* [Request]:
Convert the listing's lines between the lines holding "É importante escolher" and "## Gerenciamento de terminais", inclusive, into a Markdown table with the columns Row and Text: number each row and leave out blank lines.

* [Records for the exercise]:
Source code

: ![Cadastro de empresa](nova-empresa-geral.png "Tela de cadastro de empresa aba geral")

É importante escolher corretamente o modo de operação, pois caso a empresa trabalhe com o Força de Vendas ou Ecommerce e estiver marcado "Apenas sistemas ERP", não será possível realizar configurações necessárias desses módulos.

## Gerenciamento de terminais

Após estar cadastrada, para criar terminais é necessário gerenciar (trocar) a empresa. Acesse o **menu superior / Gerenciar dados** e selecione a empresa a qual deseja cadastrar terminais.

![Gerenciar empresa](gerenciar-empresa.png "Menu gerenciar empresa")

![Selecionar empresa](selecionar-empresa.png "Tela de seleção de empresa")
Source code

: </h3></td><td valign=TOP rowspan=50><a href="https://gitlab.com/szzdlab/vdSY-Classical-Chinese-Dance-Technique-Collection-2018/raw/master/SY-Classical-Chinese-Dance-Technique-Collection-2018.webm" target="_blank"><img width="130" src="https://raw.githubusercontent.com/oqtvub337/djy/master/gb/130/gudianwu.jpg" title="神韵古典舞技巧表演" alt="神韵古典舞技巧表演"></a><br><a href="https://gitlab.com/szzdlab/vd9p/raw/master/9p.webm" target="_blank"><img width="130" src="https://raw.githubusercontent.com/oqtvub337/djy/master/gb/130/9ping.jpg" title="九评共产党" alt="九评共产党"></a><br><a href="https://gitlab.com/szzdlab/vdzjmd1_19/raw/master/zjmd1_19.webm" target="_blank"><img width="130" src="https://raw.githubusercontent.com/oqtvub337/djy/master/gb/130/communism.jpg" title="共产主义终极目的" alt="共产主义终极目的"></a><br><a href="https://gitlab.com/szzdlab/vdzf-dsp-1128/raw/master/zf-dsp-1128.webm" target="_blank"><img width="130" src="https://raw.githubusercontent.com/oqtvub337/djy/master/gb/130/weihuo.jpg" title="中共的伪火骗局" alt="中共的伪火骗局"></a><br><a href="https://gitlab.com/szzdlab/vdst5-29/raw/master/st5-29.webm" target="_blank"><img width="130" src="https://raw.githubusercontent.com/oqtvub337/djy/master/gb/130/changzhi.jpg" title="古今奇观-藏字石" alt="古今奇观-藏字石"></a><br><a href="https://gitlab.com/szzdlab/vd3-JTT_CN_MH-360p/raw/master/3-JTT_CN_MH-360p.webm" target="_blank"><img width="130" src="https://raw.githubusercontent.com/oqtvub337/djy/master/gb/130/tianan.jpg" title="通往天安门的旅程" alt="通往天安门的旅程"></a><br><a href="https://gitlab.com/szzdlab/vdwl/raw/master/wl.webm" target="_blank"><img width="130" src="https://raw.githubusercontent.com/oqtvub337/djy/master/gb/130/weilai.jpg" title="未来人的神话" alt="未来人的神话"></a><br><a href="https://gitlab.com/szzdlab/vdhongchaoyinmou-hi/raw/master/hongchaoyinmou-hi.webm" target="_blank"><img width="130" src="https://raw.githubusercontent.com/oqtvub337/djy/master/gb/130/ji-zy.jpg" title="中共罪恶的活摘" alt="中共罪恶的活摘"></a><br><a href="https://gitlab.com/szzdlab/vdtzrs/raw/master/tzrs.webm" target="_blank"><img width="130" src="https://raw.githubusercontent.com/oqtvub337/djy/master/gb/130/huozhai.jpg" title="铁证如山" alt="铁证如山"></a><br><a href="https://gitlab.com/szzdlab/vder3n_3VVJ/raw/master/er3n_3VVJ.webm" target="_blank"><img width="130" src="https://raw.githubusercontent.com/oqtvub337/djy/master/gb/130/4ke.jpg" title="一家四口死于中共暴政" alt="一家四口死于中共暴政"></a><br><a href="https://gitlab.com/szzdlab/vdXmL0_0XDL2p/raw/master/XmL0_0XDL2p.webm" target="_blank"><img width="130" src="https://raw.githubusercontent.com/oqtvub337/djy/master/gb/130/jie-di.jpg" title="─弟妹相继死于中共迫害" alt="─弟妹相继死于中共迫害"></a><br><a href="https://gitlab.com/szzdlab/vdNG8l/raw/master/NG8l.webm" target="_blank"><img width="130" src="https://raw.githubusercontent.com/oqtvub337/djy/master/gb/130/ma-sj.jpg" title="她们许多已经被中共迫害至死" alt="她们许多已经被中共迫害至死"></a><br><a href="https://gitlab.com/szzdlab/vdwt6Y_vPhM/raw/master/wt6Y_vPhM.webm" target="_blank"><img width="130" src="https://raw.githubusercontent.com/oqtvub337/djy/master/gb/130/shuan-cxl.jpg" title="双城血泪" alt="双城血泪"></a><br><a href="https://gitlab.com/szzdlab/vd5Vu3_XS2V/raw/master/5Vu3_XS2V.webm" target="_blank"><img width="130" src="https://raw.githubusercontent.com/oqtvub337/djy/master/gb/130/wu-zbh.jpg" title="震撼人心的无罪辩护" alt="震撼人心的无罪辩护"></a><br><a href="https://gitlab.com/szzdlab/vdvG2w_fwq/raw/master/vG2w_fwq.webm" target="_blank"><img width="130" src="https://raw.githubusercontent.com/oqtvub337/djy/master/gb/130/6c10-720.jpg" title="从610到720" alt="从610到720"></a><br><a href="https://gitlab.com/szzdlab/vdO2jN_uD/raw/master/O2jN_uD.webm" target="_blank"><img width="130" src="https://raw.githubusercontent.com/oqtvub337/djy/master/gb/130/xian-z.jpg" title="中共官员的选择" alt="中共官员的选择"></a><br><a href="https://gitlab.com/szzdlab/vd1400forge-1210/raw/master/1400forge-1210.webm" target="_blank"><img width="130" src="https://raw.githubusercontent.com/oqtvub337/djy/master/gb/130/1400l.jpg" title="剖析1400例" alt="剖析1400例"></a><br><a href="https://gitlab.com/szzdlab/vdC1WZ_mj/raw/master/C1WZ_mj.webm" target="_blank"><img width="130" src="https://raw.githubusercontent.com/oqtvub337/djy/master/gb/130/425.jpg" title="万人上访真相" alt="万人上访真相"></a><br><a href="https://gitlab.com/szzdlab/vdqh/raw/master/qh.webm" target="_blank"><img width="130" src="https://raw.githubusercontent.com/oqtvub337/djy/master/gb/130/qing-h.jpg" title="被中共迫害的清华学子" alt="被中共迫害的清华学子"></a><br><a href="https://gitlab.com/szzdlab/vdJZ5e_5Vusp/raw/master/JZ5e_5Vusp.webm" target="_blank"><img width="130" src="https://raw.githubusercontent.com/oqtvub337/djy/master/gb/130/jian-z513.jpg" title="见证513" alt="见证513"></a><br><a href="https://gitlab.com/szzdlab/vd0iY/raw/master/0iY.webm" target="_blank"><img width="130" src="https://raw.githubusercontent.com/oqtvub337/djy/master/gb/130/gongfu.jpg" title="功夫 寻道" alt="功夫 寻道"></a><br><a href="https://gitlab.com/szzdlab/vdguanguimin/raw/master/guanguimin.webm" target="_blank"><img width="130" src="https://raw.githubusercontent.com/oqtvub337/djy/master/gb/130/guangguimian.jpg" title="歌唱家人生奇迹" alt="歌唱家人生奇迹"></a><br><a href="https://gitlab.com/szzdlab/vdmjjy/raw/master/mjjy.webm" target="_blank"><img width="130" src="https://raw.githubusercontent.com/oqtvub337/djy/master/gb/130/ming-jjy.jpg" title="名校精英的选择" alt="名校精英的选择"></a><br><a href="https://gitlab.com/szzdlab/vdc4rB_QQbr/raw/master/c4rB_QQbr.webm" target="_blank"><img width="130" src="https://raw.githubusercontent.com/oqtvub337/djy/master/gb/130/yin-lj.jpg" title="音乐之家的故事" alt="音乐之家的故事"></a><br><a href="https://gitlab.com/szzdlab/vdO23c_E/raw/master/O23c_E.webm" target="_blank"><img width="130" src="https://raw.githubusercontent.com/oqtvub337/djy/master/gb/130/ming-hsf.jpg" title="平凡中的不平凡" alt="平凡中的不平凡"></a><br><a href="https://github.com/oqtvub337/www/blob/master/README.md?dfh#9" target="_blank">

* [Answer for the task]:
| Row | Text |
|---|---|
| 1 | É importante escolher corretamente o modo de operação, pois caso a empresa trabalhe com o Força de Vendas ou Ecommerce e estiver marcado "Apenas sistemas ERP", não será possível realizar configurações necessárias desses módulos. |
| 2 | ## Gerenciamento de terminais |